Dopamine’s New Role Alters Genes Linked to Cocaine Addiction

Summary: Lowering levels of H3Q5dop in rat models during cocaine withdrawal reversed cocaine-driven changes in gene expression and reduced drug-seeking behaviors.

Source: Mount Sinai Hospital

Researchers at the Icahn School of Medicine at Mount Sinai have identified a previously unrecognized role for dopamine that operates independently of classic synaptic transmission. Their findings, published in the journal Science, reveal that dopamine can modify chromatin to influence gene expression changes associated with chronic cocaine exposure and relapse vulnerability.

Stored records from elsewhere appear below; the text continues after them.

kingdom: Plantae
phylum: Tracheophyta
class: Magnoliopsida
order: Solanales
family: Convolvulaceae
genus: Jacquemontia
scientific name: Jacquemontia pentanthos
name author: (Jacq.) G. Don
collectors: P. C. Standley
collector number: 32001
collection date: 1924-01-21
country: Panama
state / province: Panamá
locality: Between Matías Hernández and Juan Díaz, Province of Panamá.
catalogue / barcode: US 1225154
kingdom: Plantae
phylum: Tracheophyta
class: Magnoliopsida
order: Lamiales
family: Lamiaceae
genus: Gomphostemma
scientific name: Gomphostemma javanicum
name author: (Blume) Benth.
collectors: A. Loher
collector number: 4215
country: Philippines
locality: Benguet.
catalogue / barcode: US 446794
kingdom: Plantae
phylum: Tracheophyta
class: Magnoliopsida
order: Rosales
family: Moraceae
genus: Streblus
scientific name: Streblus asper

In this study, lead author Ian Maze, PhD, Associate Professor of Neuroscience and Pharmacological Sciences at Mount Sinai, and colleagues show that dopamine is not limited to transmitting signals between neurons. Instead, dopamine can be chemically attached to histone proteins in the cell nucleus, a process that alters how tightly DNA is packaged and thereby shifts which genes are turned on or off. According to Maze, this dopaminylation of histones affects brain regions responsible for motivation and reward, and it plays a significant role in susceptibility to cocaine relapse when disrupted by drug exposure.

The work centers on chromatin biology: each cell contains long strands of DNA wrapped around histone protein “spools” to form nucleosomes. How tightly DNA is packaged influences gene activity—tightly wound DNA is less accessible and less likely to be expressed, while looser packaging increases expression. Histones are subject to many chemical modifications that regulate this packaging and the resulting gene expression patterns.

Dopamine is widely known as a neurotransmitter that reinforces rewarding behaviors like eating and sex, supporting motivation, attention, mood, and movement. The new findings add a nuclear dimension to dopamine’s influence: beyond signaling between cells, dopamine can become covalently bound to histone proteins, directly influencing transcriptional programs in neurons.

The research specifically implicates histone H3 glutamine 5 dopaminylation (H3Q5dop) in the ventral tegmental area (VTA), a midbrain region central to reward circuitry and relapse risk. The team discovered that the enzyme transglutaminase 2 can attach dopamine to histone H3, creating H3Q5dop. Accumulation of this modification in VTA neurons during cocaine withdrawal was linked to sustained changes in gene expression that sensitize the reward circuit and increase relapse vulnerability.

To test causality, the investigators reduced H3Q5dop levels in the VTA of rats undergoing cocaine withdrawal. This intervention reversed many cocaine-induced transcriptional changes, decreased dopamine release in the nucleus accumbens, and reduced cocaine-seeking behavior, demonstrating that H3Q5dop contributes directly to relapse-related plasticity.

Ashley Lepack, PhD, a researcher in Maze’s lab and first author of the study, emphasizes that histone dopaminylation represents a neurotransmission-independent mechanism by which dopamine can alter gene expression, offering new insight into molecular drivers of relapse vulnerability.

The authors note broader implications: this form of chromatin modification may influence other reward-related behaviors and disorders and could be relevant to neurodegenerative conditions involving dopamine neurons, such as Parkinson’s disease. Maze cautions that while the findings suggest intriguing possibilities—such as whether aberrant dopaminylation contributes to neuronal loss—further work is required to define any direct links in humans.

These results build on the team’s prior work showing that serotonin can also modify histone proteins to regulate gene expression, indicating a wider class of neurotransmitter-driven chromatin modifications that shape neuronal function and behavior.

Early analyses of human post-mortem tissue suggest parallels with the rodent results, but the authors stress that key biochemical questions remain before translating these findings to clinical trials. From a therapeutic perspective, the rodent experiments have already identified molecular mechanisms capable of reversing addictive behaviors, offering potential targets for future interventions.

Contributing institutions include the State University of New York at Buffalo, The Rockefeller University, McGill University, and Vanderbilt University School of Medicine. The research was funded by grants from the National Institute on Drug Abuse and the National Institute of Mental Health.

Original Research: Closed access. Citation: “Dopaminylation of histone H3 in ventral tegmental area regulates cocaine seeking,” Ashley E. Lepack et al., Science. DOI: 10.1126/science.aaw8806.